Grade Range and Relevant Iowa Standards: K - 5th
- K-LS1-1. Use observations to describe patterns of what plants and animals (including humans) need to survive.
- 1-LS3-1. Make observations to construct an evidence-based account that young plants and animals are like, but not exactly like, their parents.
- 2-LS2-1. Plan and conduct an investigation to determine if plants need sunlight and water to grow.
- 3-LS1-1. Develop models to describe that organisms have unique and diverse life cycles but all have in common birth, growth, reproduction, and death.
- 4-LS1-1. Construct an argument that plants and animals have internal and external structures that function to support survival, growth, behavior, and reproduction.
- 5-LS1-1. Support an argument that plants get the materials they need for growth chiefly from air and water.
- Develop understanding of Earth’s seasonal changes and how plants respond to those changes (for older students analyze or model)
- Understanding of the various changes such as temperature and humidity, precipitation, the amount of light (day length)
- Understanding of the life cycle of dormancy, growth, and life of a plant
- Appreciation of Earth’s life systems (specifically plants) by spending time outdoors with them and learning about them
- Consider any or all of the following and what’s best for your students:
- Thermometers, hand lenses/magnifying glasses, paper/pencils, cameras, modeling clay, crayons/colored pencils, wind speed gauge, rain gauge, cloud or weather chart, staplers, seasonal clothes
- Depending on the size of your class, your students will choose a plant outdoors and adopt it as their class ‘Friend For All Seasons.’ This may require grouping students to allow for methods of recording changes
- Your students should visit this plant’s location at least twice during each season to record their observations through drawings, camera photos, descriptions, poems, story prompts, etc. Students could make clay models or collages of their outdoor observations back in the classroom.
- For every visit, students could bring something for their plant as long as it doesn’t disrupt the life cycle of growth such as a little soil, pebble, or leaf
- Encourage students to use more than merely their sight to describe the plant and its changes. Does it have a unique shape but also smell or texture? Does it move a specific way with breeze? Be specific!
- Have older students record precise measurements regarding the seasonal changes like temperature, wind speed, rainfall, cloud cover, and day length.

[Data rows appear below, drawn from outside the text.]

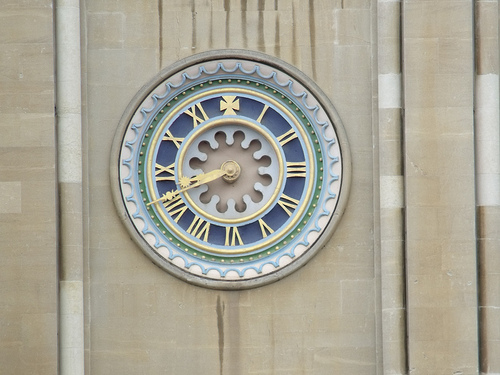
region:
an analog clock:
[86, 33, 381, 304]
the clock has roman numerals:
[79, 28, 362, 322]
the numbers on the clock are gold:
[106, 58, 368, 315]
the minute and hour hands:
[117, 158, 278, 215]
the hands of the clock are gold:
[116, 27, 348, 296]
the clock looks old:
[94, 12, 384, 344]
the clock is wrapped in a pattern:
[96, 12, 378, 334]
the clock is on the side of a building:
[104, 10, 370, 327]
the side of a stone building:
[1, 3, 497, 373]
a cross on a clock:
[212, 88, 247, 125]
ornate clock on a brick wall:
[107, 49, 351, 290]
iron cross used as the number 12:
[218, 94, 240, 114]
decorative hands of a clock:
[147, 160, 240, 207]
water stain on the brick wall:
[215, 295, 230, 374]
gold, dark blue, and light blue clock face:
[145, 85, 317, 255]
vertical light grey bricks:
[53, 0, 83, 373]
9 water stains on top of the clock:
[151, 0, 321, 82]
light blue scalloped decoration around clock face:
[120, 60, 339, 277]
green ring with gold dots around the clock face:
[138, 78, 323, 265]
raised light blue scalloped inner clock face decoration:
[181, 123, 280, 218]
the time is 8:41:
[107, 43, 348, 290]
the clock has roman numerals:
[105, 45, 356, 290]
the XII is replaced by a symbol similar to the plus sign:
[215, 87, 241, 122]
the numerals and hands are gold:
[133, 82, 318, 257]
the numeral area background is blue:
[142, 82, 315, 263]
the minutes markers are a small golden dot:
[127, 75, 328, 267]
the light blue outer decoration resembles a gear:
[117, 60, 342, 283]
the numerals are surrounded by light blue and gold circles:
[140, 78, 317, 256]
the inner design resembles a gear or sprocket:
[185, 125, 280, 215]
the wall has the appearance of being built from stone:
[1, 1, 496, 373]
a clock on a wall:
[107, 54, 370, 310]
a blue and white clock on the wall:
[120, 61, 335, 277]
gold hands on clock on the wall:
[143, 158, 240, 219]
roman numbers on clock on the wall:
[215, 201, 320, 251]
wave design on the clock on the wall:
[180, 126, 287, 212]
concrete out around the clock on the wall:
[75, 55, 391, 331]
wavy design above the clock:
[145, 0, 337, 75]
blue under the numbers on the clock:
[146, 90, 311, 246]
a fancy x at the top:
[220, 90, 251, 118]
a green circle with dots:
[134, 75, 320, 260]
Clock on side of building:
[72, 25, 383, 307]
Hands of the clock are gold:
[152, 120, 246, 233]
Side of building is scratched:
[334, 261, 430, 372]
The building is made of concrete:
[13, 102, 110, 347]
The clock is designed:
[137, 68, 354, 296]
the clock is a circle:
[84, 27, 366, 307]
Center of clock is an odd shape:
[168, 143, 278, 200]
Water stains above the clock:
[133, 10, 365, 70]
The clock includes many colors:
[74, 21, 379, 331]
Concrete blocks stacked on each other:
[30, 28, 113, 372]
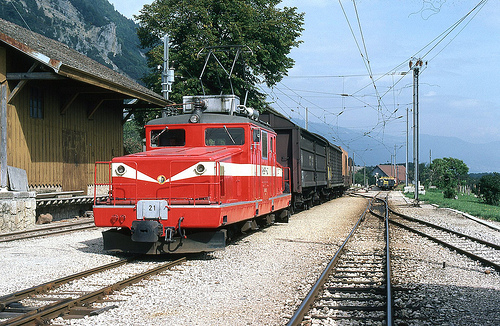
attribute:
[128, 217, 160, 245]
attachment — on front, black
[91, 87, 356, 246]
train — red, large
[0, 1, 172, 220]
waiting area — small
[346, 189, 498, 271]
tracks — steel, long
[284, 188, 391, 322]
tracks — long, steel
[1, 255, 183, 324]
tracks — long, steel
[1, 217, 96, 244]
tracks — long, steel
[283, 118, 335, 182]
train — black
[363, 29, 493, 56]
clouds — white 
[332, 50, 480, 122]
clouds — white 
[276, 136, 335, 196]
cars — train, cargo, black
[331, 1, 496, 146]
wires — overhead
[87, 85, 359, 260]
train — large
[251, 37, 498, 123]
clouds — white 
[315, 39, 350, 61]
clouds — white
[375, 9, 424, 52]
sky — Blue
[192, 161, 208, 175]
light —  the Front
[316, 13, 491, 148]
sky — blue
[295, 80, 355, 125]
clouds — white 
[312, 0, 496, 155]
sky — blue 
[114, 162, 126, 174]
train light —  train's,  the  Right,  the Front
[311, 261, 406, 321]
tracks — train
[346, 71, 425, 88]
coud — White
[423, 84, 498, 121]
coud — White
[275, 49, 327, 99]
coud — White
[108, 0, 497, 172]
sky — Blue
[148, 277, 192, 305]
rocks — little, white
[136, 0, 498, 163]
sky — blue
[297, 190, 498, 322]
train tracks — gray 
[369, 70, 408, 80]
cloud — white 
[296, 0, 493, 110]
sky — blue 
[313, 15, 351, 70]
clouds — white 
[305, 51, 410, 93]
clouds — white 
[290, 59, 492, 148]
sky — blue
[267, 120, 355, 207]
cargo unit — rear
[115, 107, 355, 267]
train engine — red 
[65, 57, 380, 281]
train — large, black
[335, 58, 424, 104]
cloud — white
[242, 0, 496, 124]
sky — blue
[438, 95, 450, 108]
sky — blue 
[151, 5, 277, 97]
leaves — green 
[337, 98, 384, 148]
clouds — white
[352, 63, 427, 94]
cloud — white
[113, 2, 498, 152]
sky — blue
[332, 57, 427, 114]
clouds — white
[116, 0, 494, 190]
sky — blue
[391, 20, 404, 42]
sky — blue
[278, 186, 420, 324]
tracks — paired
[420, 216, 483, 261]
tracks — train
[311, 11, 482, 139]
sky — blue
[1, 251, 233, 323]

Do this not only on days you visit but for weeks and perhaps months before you decide to visit to discover patterns and sequence to the life cycle. A basic weather app can help with many of these observations.
- Regarding winter precipitation and snow cover: try measuring relative temperatures above and below the cover as well as the surfaces of the soil and even perhaps several inches deep.
- Give students flexibility to create some form of compilation of their observations and experiences with their plant. Consider a booklet, a final report or fictional story, a physical model showing the seasonal changes, an interactive timeline of photos/video clips, or some other play or presentation
- Refer to Iowa’s Nature Series for resources on plants, soils, & forests
- If in groups, consider rotating in a manner that is appropriate for your students where they can learn and teach one another about their ‘Friend For All Seasons.’ Student’s initial ‘friend’ will be theirs for the duration of the school year with additional scaffolding to learn about their classmates ‘friends’
- Create presentations of this project to present to the age or grade level below to highlight as something to look forward to for the rising youth
Prairie Connections (some information sourced from Iowa’s Nature Series):
- Many prairie plants bloom and are abundant in Iowa throughout the summer season when students may not be in school and aren’t visible in the colder/winter months as they become dormant. However, this presents a good opportunity to take your classes outdoors and complete some plant ID at the beginning and/or end of the school year. What changed? What stayed the same? What species were observed? Can you create some plant markers or labeling system on school grounds? Or maps? Perhaps focus on trees, shrubs, or grasses during the winter and have multiple ‘Friends.’
- Consider being an advocate for Good Neighbor Iowa and helping your school convert turf to prairie! The additional resources on this linked page include an info brochure on converting turf to prairie, the benefits of prairie, as well as establishing and maintaining the prairie restoration.
- Is your school close to a local prairie? Reference the Iowa Prairie Network to find out!
- The prairies of Iowa are characterized by the rich diversity and not by one species or group. These plants (producers) are the base of the food web and provide shelter and food for many animals. What observations can be noticed in this vein on your school grounds?